▶ **Your goal**: Pull every line containing the word "important" from the records.

[Dataset entries]

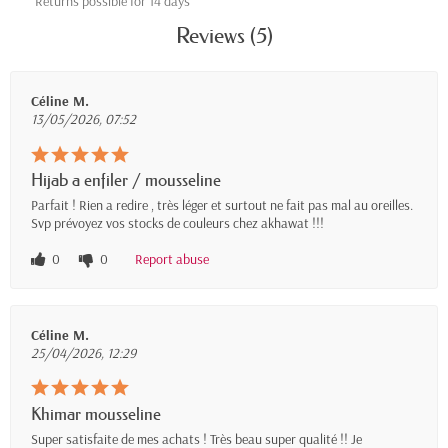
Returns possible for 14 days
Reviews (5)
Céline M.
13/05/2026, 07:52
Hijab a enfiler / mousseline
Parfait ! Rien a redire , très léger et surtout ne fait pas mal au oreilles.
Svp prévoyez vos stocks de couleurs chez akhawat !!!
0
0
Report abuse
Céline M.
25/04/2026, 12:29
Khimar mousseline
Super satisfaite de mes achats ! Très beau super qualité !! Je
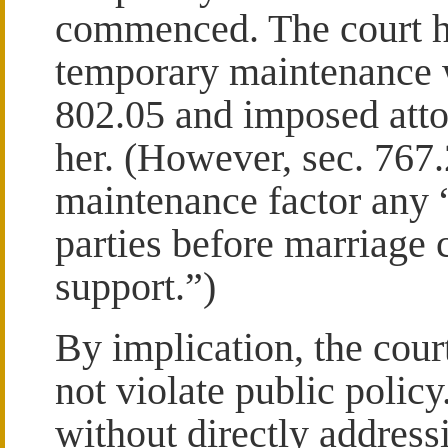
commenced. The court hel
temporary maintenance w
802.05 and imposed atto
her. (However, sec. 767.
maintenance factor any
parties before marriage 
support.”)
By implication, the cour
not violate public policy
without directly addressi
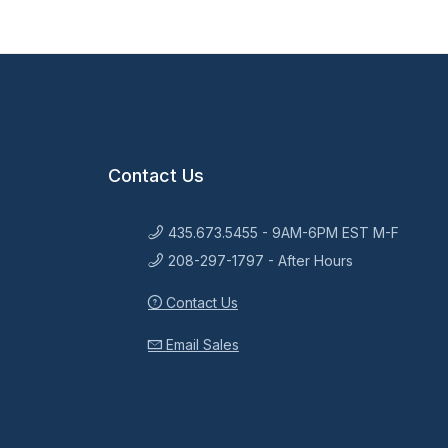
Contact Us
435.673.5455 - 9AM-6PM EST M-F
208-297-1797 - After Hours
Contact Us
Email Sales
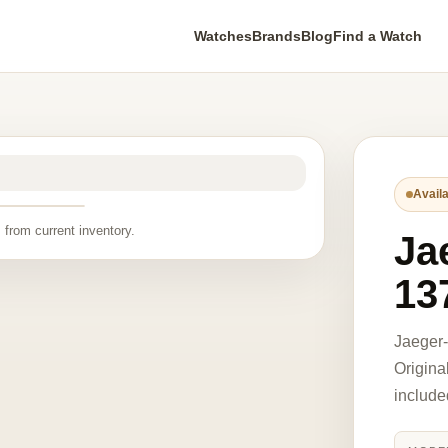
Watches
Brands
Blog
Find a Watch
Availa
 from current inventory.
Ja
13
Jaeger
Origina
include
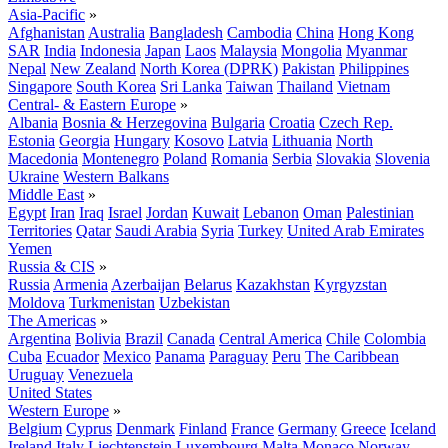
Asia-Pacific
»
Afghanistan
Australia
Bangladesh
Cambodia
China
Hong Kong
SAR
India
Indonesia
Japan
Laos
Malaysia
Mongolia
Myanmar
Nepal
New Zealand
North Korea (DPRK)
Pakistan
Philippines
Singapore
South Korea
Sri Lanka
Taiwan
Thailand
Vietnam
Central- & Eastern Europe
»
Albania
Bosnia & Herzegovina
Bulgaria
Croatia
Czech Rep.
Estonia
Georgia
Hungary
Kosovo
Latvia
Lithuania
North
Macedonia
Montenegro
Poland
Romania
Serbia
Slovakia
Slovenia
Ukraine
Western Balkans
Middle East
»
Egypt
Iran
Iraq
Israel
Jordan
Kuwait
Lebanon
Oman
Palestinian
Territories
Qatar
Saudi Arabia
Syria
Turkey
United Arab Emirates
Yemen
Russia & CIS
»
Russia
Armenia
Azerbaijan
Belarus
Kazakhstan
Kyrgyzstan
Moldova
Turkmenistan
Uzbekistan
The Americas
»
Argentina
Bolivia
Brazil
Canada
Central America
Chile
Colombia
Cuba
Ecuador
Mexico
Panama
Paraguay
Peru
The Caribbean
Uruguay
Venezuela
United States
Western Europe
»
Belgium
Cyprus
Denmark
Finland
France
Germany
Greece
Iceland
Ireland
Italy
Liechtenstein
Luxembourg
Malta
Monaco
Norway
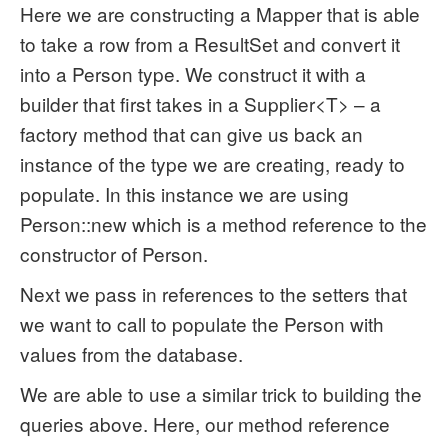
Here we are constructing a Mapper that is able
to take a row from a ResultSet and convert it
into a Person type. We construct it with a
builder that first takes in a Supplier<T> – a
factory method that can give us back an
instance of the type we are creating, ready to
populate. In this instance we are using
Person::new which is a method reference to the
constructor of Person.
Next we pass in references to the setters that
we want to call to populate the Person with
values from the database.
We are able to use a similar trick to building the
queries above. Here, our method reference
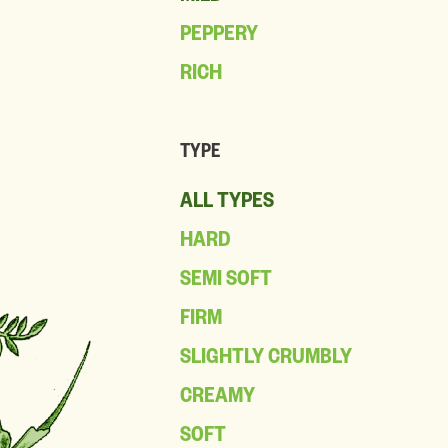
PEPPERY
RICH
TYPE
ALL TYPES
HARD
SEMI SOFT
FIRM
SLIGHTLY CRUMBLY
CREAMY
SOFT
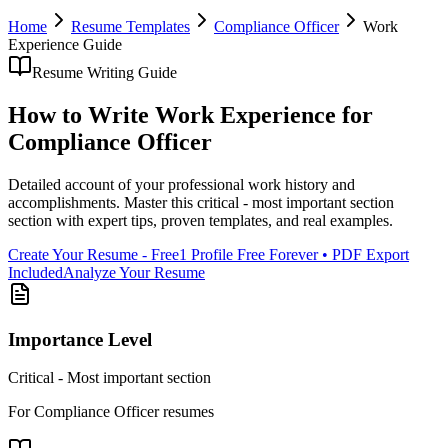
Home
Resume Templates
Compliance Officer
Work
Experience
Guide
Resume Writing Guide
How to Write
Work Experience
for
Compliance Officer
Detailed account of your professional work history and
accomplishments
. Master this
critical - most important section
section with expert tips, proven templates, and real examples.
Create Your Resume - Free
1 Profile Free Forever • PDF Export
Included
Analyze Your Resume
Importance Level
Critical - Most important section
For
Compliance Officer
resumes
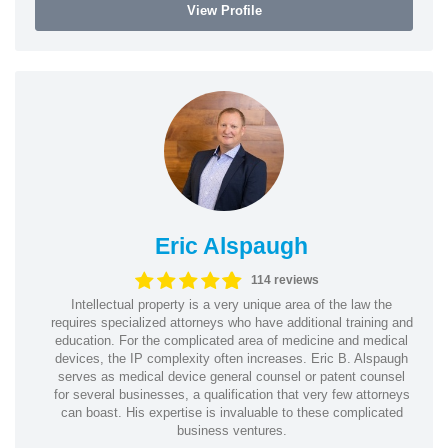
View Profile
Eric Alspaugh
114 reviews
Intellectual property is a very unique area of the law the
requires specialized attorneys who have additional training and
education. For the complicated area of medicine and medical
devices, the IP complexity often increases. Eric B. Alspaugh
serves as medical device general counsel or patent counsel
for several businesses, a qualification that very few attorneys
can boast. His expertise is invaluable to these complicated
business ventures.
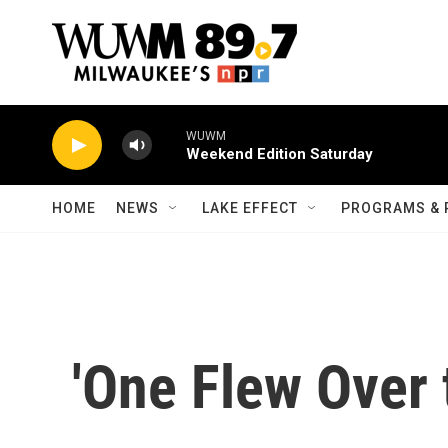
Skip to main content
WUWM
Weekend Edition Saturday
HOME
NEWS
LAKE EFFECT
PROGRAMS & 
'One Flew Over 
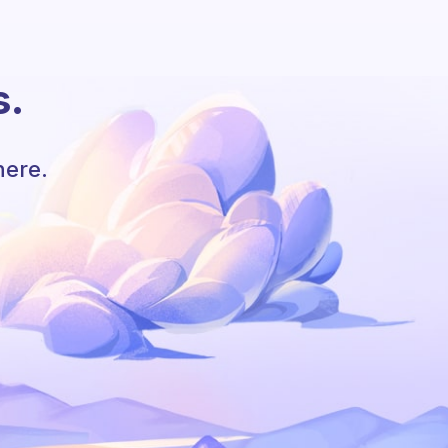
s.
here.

▶ **Your solution**:
critical - most important section
Critical - Most important section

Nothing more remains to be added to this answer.